Background: The present study aims was to investigate the effects of low and continuous radiation on hematological parameters and morphology in human blood tests. Besides, we know that machine learning methods can be utilized to evaluate the effect of dose absorbed by individual’s overtime on hematological parameters. In these methods, using available data, a model is designed to predict the desired variable and the accuracy of the model is assessed. Designing a meticulous prediction model signifies the relevance of available data and the desired variable. Therefore, this study explores the identified relationships using multi-layer perceptron modeling.

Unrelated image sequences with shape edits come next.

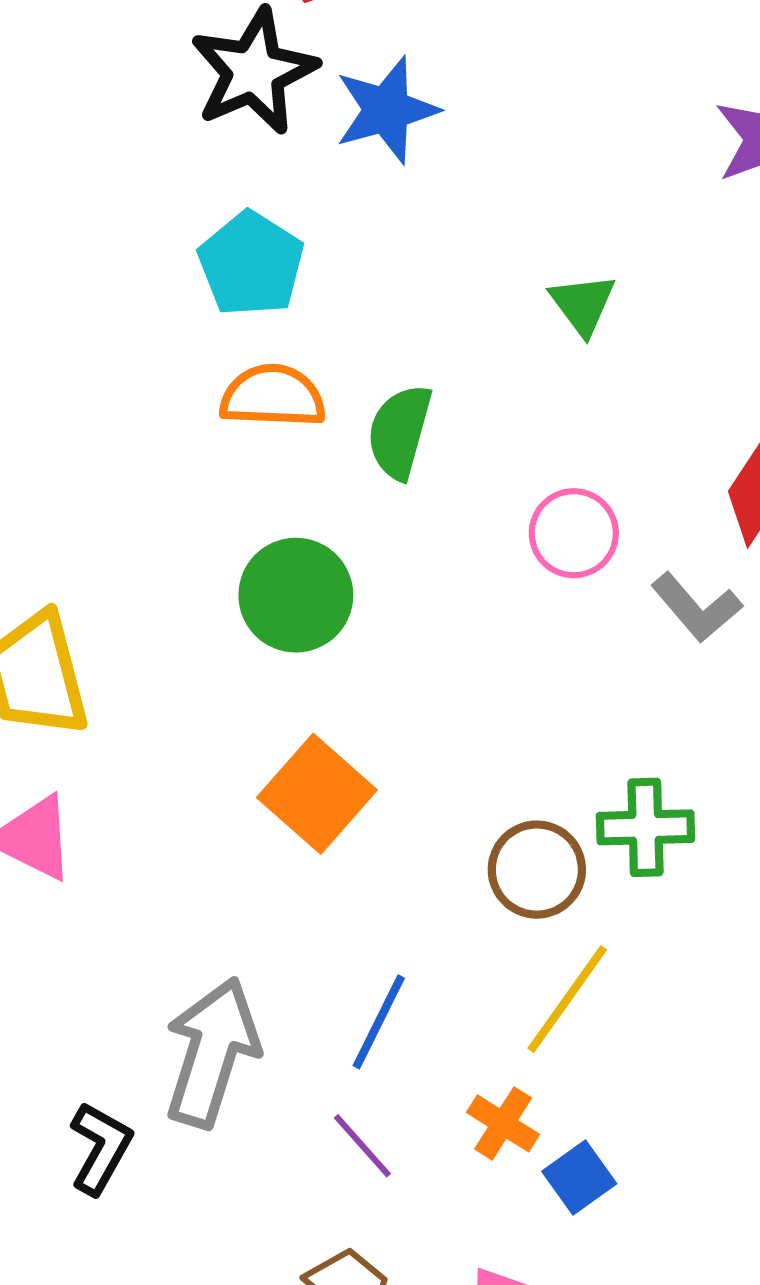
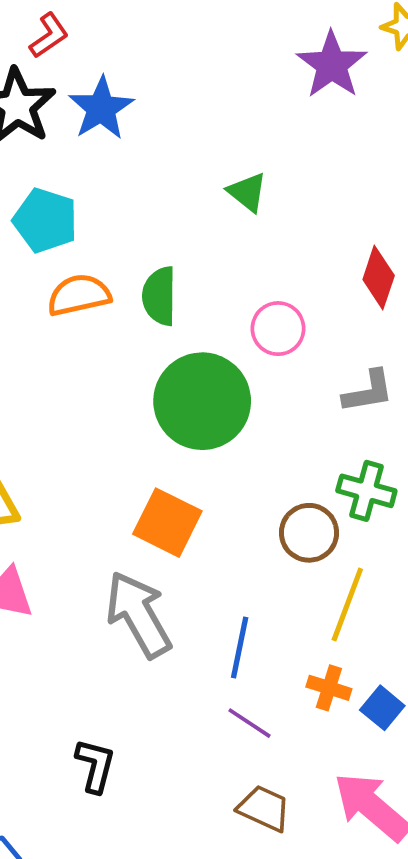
green circle: (296, 595) -> (202, 401), moved, size x1.4
gray L-shape: (696, 607) -> (368, 391), moved, turned -44
green cross: (646, 827) -> (366, 491), turned 32
gray arrow: (212, 1052) -> (139, 614), moved, turned -32

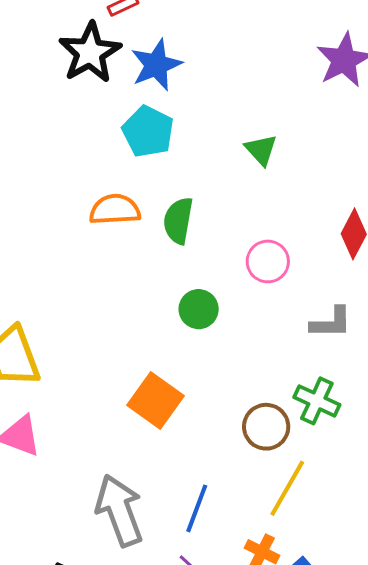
cyan pentagon: (45, 220) -> (148, 131), moved
green circle: (202, 401) -> (199, 309), size x0.5
gray arrow: (139, 614) -> (119, 510), moved

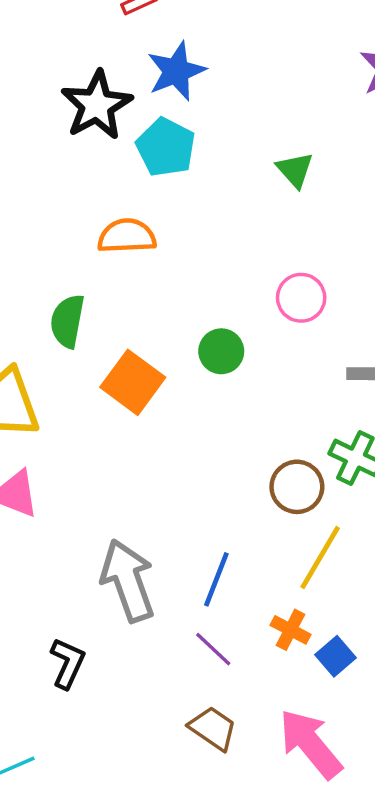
black star: (90, 53) -> (97, 105), moved
green semicircle: (178, 221) -> (67, 321), moved
orange square: (156, 401) -> (133, 382), moved

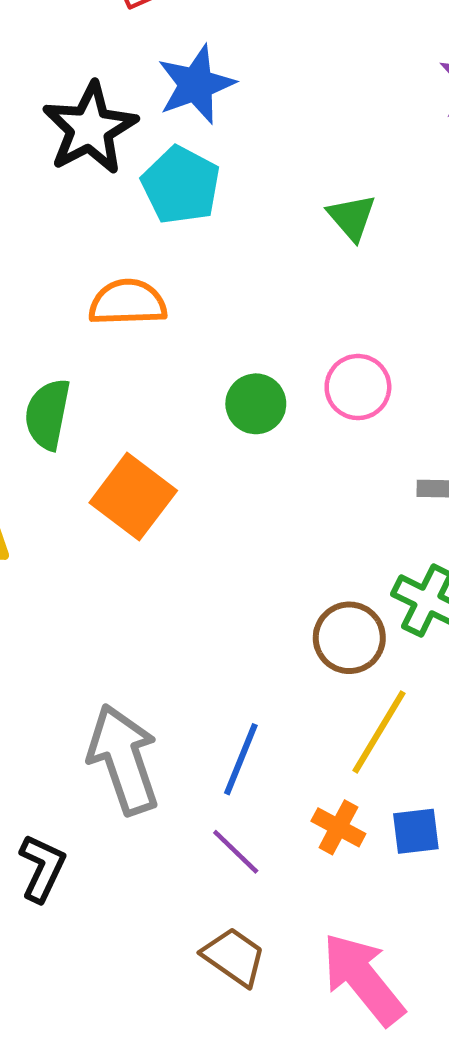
green circle: (221, 351) -> (256, 404), moved
blue square: (336, 656) -> (416, 831), moved, turned 33

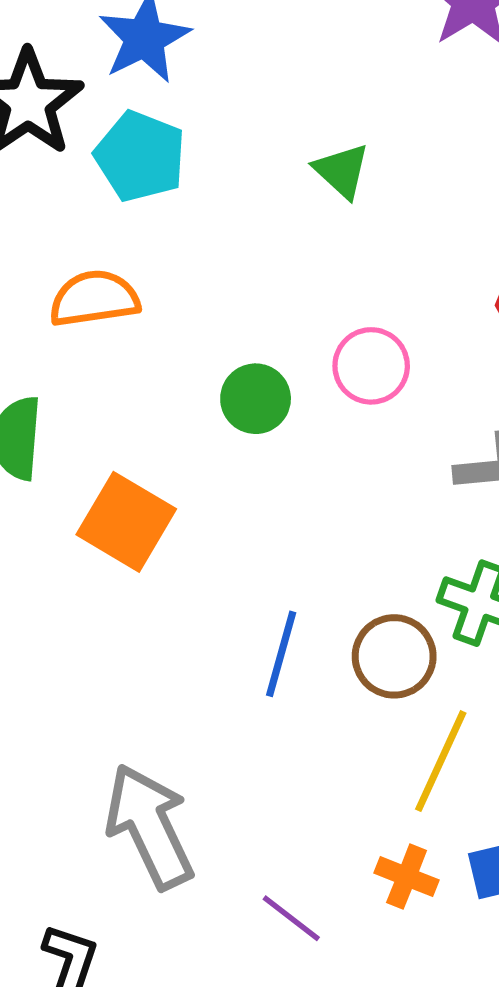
blue line: (241, 759) -> (281, 654), moved

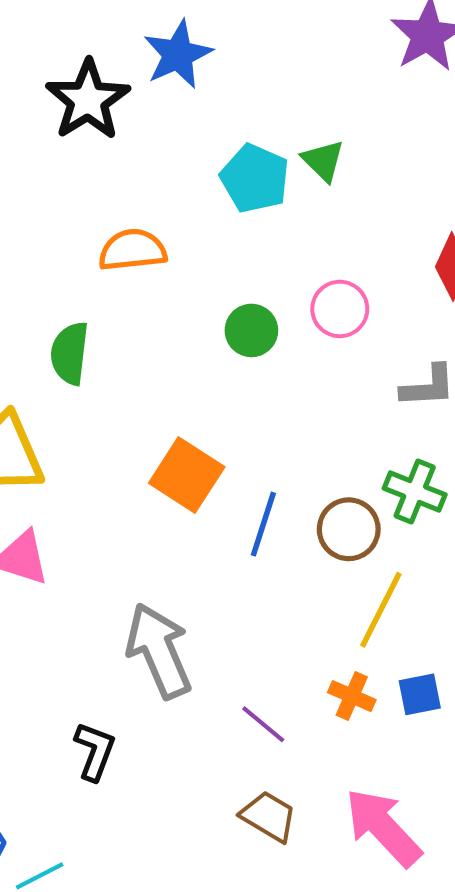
cyan pentagon: (140, 156) -> (255, 178), moved
orange square: (126, 522) -> (187, 475), moved

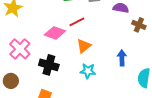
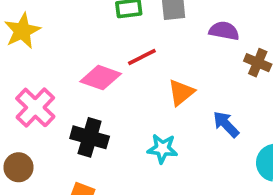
orange triangle: (84, 46) -> (181, 93), moved
blue arrow: (122, 58) -> (226, 124), turned -42

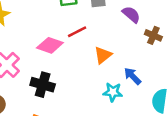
purple semicircle: (224, 31) -> (131, 14), turned 30
cyan star: (162, 149) -> (113, 92), moved

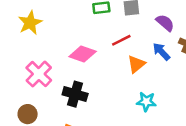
red line: (77, 32) -> (121, 40), moved
blue arrow: (132, 76) -> (161, 52), moved

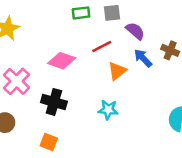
purple semicircle: (165, 23) -> (135, 31), moved
cyan star: (146, 102) -> (108, 110), moved

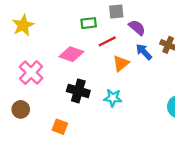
green rectangle: (81, 13) -> (89, 23), moved
black cross: (54, 102) -> (78, 91), moved

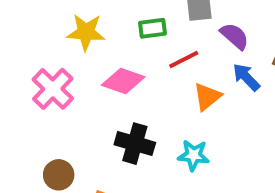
yellow star: (23, 25) -> (86, 32), moved, turned 30
pink cross: (31, 73) -> (53, 89), moved
brown circle: (21, 109) -> (59, 175), moved

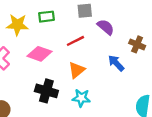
green rectangle: (152, 28) -> (46, 17), moved
blue arrow: (246, 77) -> (116, 63), moved
orange triangle: (207, 97) -> (77, 70), moved

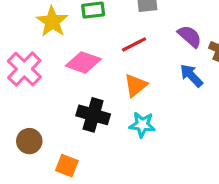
yellow star: (17, 25) -> (52, 22), turned 30
purple semicircle: (106, 27) -> (190, 36), moved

Methods: This is a cross-sectional study in which subjects with more than 2-year experience of working in Cath Lab who have been exposed to continuous radiation are included in the study.
Results: More than 58% of participants were female with a mean age of 39.8 ± 6.6 years and the rest were male with a mean age of 41.41 ± 7.98 years. In the initial studies and also the modeling of regression, no correlation was found between the exposure dose and the MCHC parameter, but neural network modeling indicated a nonlinear relationship. Also, despite initial studies that exhibited a relationship between the RBC parameter and the data analyzed, the regression model was not accurate for this parameter; however, the accuracy of the multi-layered perceptron model was desirable. This indicates a nonlinear relationship between the exposure doses of subjects and the RBC parameter.
Conclusion: According to the results of the study, hematological parameters are not reliable tests for assessing biological risks in long-term exposure. Therefore, for more accurate results, studies with larger sample size and longer duration are required.